The traditional constraints of high and low culture and typical fine art forms became not the categories by which to adhere but, rather, the tools by which to explore and create anew. This is most notably explored by Johnson in the chapter From Expanded Cinema to Cyber-Psychedelia that examines how film took a role in generating a wider aesthetic approach. From Easy Rider (1969), to Alejandro Jodorowsky’s film The Holy Mountain (1973), to Matthew Barney’s first solo exhibition at the Gladstone Gallery in Soho, New York, in 1991. Barney’s main feature was a video of him climbing around walls almost totally naked, while a blackened figure wearing a sports shirt looked on; conflating art and sports. The mashing of ideas, mixing of art forms and genre-bending was the many-faceted approach that left formal modernism behind.
“I think of the terms postmodern and psychedelic as heuristic devices: lenses through which we may discover a pattern we’d otherwise have missed, an underlying, comprehensive mythology that makes sense of the polyglot babble of contemporary art. But while postmodern implies that we’re talking about something that comes after the scattered remnants of modernism, psychedelic has a beginning, a big bang that has continued to resonate for decades throughout Western culture” (Johnson 2011, 11).
One of the important aspects of this resonation through Western culture was the reinterpretation of other cultures within the new postmodern form and its psychedelic aesthetic took wings from the diversity of plant use by indigenous populations. The artist Sigmar Polke – “Ever the anti-transcendentalist” – had a mission “to free the mind from fixed meanings, conventions, and expectations and deliver it unto the flux of being” (Johnson 2011, 143). An untitled (1975) picture by Polke is included (pp.143) that depicts figures around a large Fly Agaric mushroom. The disjointed animism, coupled with the over-arching size of the mushroom compared with the people, gives the impression of other cultural forms becoming immanent and prescient; but at the same time it eludes to Lewis Carroll’s Alice in Wonderland, with its size-shifting protagonist. Interpretation becomes something of a web of connections that allows the viewer to play their own games with the image; a psychedelic ride on a postmodern rollercoaster.
Ken Johnson’s Are You Experienced?
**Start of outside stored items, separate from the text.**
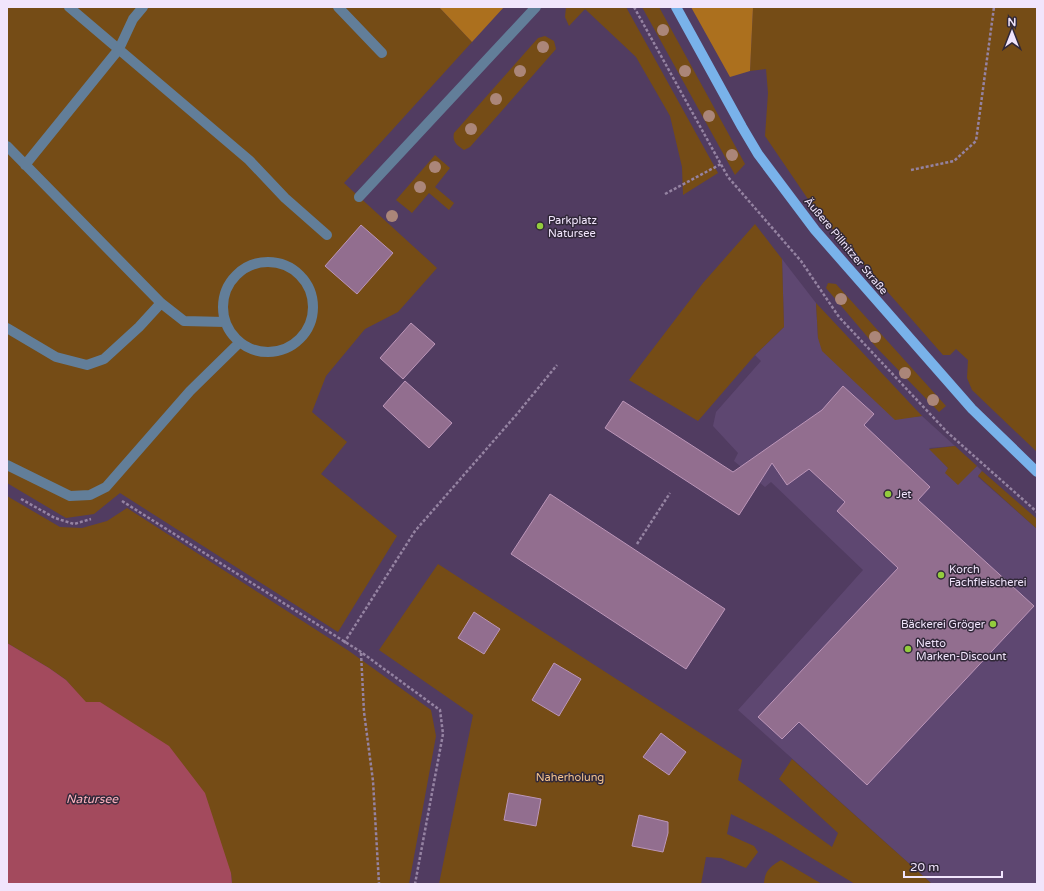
<svg xmlns="http://www.w3.org/2000/svg" width="1044" height="891" font-family="'Varela Round',sans-serif">
<style>
.built{fill:#5e4771}
.green{fill:#754c16}
.forest{fill:#ac701e}
.water{fill:#a34a5d}
.building{fill:#926e8f;stroke:#bc96b9}
.lines{fill:none;stroke-linecap:round;stroke-linejoin:round}
.path{stroke:#9583a2;stroke-width:2.5;stroke-dasharray:3 2;stroke-linecap:butt}
.minor{stroke:#627e99;stroke-width:10}
.major{stroke:#79b2ea;stroke-width:10}
.tree{fill:#ab8679}
.poi-dot{fill:#93cc3d;stroke:#312839;stroke-width:1.5}
.labels{text-anchor:middle;dominant-baseline:central;stroke-width:3;stroke-linejoin:round;paint-order:stroke}
.poi-label{font-size:11px;fill:#f1e5fc;stroke:#312839;text-anchor:start}
.street-label{font-size:11px;fill:#f1e5fc;stroke:#312839}
.park-label{font-size:11px;fill:#f4c38d;stroke:#312839}
.water-label{font-size:12px;font-style:italic;fill:#fdb1bd;stroke:#312839}
</style>
<rect width="100%" height="100%" fill="#513c61"/>
<path class="built" d="M 782,259 L 816,303 L 818,338 L 895,419 L 922,416 L 955,446 L 929,448 L 948,468 L 957,484 L 977,466 L 982,471 L 978,477 L 1037,529 L 1037,884 L 932,884 L 738,710 L 863,570 L 771,482 L 765,487 L 734,461 L 738,453 L 713,426 L 716,412 L 761,361 L 755,355 L 784,327 Z"/>
<path class="green" d="M 7,7 L 439,7 L 472,42 L 344,183 L 437,268 L 398,312 L 365,329 L 326,376 L 312,412 L 347,442 L 321,474 L 397,536 L 338,632 L 120,493 L 94,514 L 66,518 L 7,483 Z
M 566,7 L 626,7 L 718,173 L 683,195 L 682,167 L 670,116 L 636,57 L 585,9 L 569,26 L 565,17 Z
M 642,7 L 659,7 L 745,164 L 735,175 Z
M 753,7 L 1037,7 L 1037,452 L 972,390 L 967,378 L 968,360 L 956,349 L 950,355 L 943,355 L 814,208 L 765,136 L 768,93 L 766,69 L 750,71 Z
M 545,36 L 554,41 L 556,49 L 470,147 L 464,150 C 457,145 452,142 454,133 L 538,38 Z
M 435,155 L 450,168 L 435,187 L 454,203 L 449,210 L 429,193 L 412,213 L 396,200 Z
M 755,224 L 782,259 L 784,327 L 755,355 L 698,421 L 629,380 L 703,283 Z
M 828,283 L 836,284 L 946,406 L 939,412 L 876,347 L 826,288 Z
M 816,303 L 922,416 L 895,420 L 822,351 L 818,338 Z
M 955,446 L 977,466 L 958,485 L 945,473 L 948,468 L 929,449 Z
M 982,471 L 1037,519 L 1037,529 L 978,476 Z
M 7,496 L 60,527 L 82,528 L 107,521 L 127,508 L 349,651 L 431,710 L 436,736 L 409,884 L 232,884 L 231,873 L 66,680 L 49,668 L 7,643 Z
M 438,564 L 742,760 L 738,780 L 832,847 L 838,833 L 779,779 L 792,759 L 932,884 L 855,884 L 772,834 L 731,814 L 727,834 L 754,846 L 758,852 L 746,868 L 721,858 L 706,857 L 701,884 L 439,884 L 473,715 L 379,650 Z
M 781,860 L 822,884 L 764,884 C 765,870 770,867 781,860 Z"/>
<path class="forest" d="M 439,7 L 504,7 L 472,42 Z
M 691,7 L 753,7 L 750,71 L 730,77 Z"/>
<path class="water" d="M 7,643 L 49,668 L 66,680 L 86,702 L 100,702 L 169,746 L 205,793 L 231,873 L 232,884 L 7,884 Z"/>
<path class="building" d="M 361,225 L 393,253 L 357,294 L 325,266 Z
M 411,323 L 435,344 L 403,379 L 380,358 Z
M 405,381 L 452,423 L 429,448 L 383,406 Z
M 843,386 L 874,414 L 864,425 L 930,487 L 918,500 L 1034,606 L 867,785 L 799,722 L 782,739 L 758,717 L 898,568 L 837,511 L 845,502 L 809,469 L 787,485 L 772,463 L 739,515 L 605,428 L 623,401 L 733,472 L 822,410 Z
M 550,494 L 725,609 L 686,669 L 511,554 Z
M 474,612 L 500,629 L 484,654 L 458,638 Z
M 554,663 L 581,679 L 559,716 L 532,700 Z
M 661,733 L 686,752 L 669,775 L 643,757 Z
M 509,793 L 541,799 L 536,826 L 504,820 Z
M 639,815 L 668,822 L 668,833 L 663,852 L 632,846 Z"/>
<g class="lines">
<path class="path" d="M 634,7 L 728,177 L 801,261 L 839,317 L 947,432 L 1037,512
M 911,170 L 954,161 L 976,141 L 994,7
M 665,194 L 721,164
M 21,499 L 55,518 L 74,524 L 91,519
M 122,501 L 361,652 L 440,710 L 443,734 L 415,884
M 637,544 L 670,493
M 344,643 L 415,531 L 517,414 L 557,365
M 361,653 L 364,712 L 373,781 L 379,884"/>
<path class="minor" d="M 69,7 L 249,160 L 285,198 L 327,235
M 338,7 L 382,53
M 7,146 L 161,303 L 184,321 L 225,322
M 25,165 L 119,49 L 133,19 L 143,7
M 359,197 L 536,7
M223 307a45 45 0 1 1 90 0a45 45 0 1 1-90 0Z
M 7,328 L 56,357 L 87,365 L 104,359 L 139,327 L 161,303
M 7,465 L 70,496 L 90,495 L 106,487 L 190,391 L 239,343"/>
<path class="major" d="M 676,7 L 742,127 L 758,154 L 815,230 L 972,409 L 1037,472"/>
</g>
<g class="tree">
<circle cx="663" cy="30" r="6"/>
<circle cx="543" cy="47" r="6"/>
<circle cx="520" cy="71" r="6"/>
<circle cx="685" cy="71" r="6"/>
<circle cx="496" cy="99" r="6"/>
<circle cx="709" cy="116" r="6"/>
<circle cx="471" cy="129" r="6"/>
<circle cx="732" cy="155" r="6"/>
<circle cx="435" cy="167" r="6"/>
<circle cx="420" cy="187" r="6"/>
<circle cx="392" cy="216" r="6"/>
<circle cx="841" cy="299" r="6"/>
<circle cx="875" cy="337" r="6"/>
<circle cx="905" cy="373" r="6"/>
<circle cx="933" cy="400" r="6"/>
</g>
<g class="poi-dot">
<circle cx="540" cy="226" r="4"/>
<circle cx="888" cy="494" r="4"/>
<circle cx="941" cy="575" r="4"/>
<circle cx="993" cy="624" r="4"/>
<circle cx="908" cy="649" r="4"/>
</g>
<g class="labels">
<g class="poi-label">
<text x="548" y="220">Parkplatz<tspan x="548" dy="13">Natursee</tspan></text>
<text x="896" y="494">Jet</text>
<text x="949" y="569">Korch<tspan x="949" dy="13">Fachfleischerei</tspan></text>
<text x="985" y="624" text-anchor="end">Bäckerei Gröger</text>
<text x="916" y="643">Netto<tspan x="916" dy="13">Marken-Discount</tspan></text>
</g>
<g class="street-label">
<text transform="translate(846 246) rotate(50)">Äußere Pillnitzer Straße</text>
</g>
<g class="park-label">
<text x="570" y="777">Naherholung</text>
</g>
<g class="water-label">
<text x="92" y="799">Natursee</text>
</g>
</g>
<rect width="1044" height="891" fill="none" stroke="#f1e5fc" stroke-width="16"/>
<g transform="translate(1012 32)" stroke="#312839" stroke-width="3" paint-order="stroke">
<path d="M0-3L7 15L0 10L-7 15Z" fill="#f1e5fc"/>
<text y="-6" font-size="11" font-weight="bold" text-anchor="middle" fill="#f1e5fc">N</text>
</g>
<path d="M904 871v6h98v-6" fill="none" stroke="#f1e5fc" stroke-width="2"/>
<text x="910" y="871" font-size="12" fill="#f1e5fc" stroke="#312839" stroke-width="3" paint-order="stroke">20 m</text>
</svg>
Is many things; it is a visual delight that one can flip through with happy abandon, the images tantalizing and well chosen; it is the views of an art critic being formalised into a revealing narrative that brings a new understanding to art in the late twentieth century; and it is an excellent addition to the theories of a psychedelic aesthetic. The question that arises revolves around the impact and influence of psychedelics, partially or otherwise, to a postmodern way of thinking. The dimensionality with which the psy-aesthetic is eluded to across art forms sits very easily within the postmodern framework, and must surely be a bridge with which to understand the impact of psychedelic drugs on the artistic mind of the West.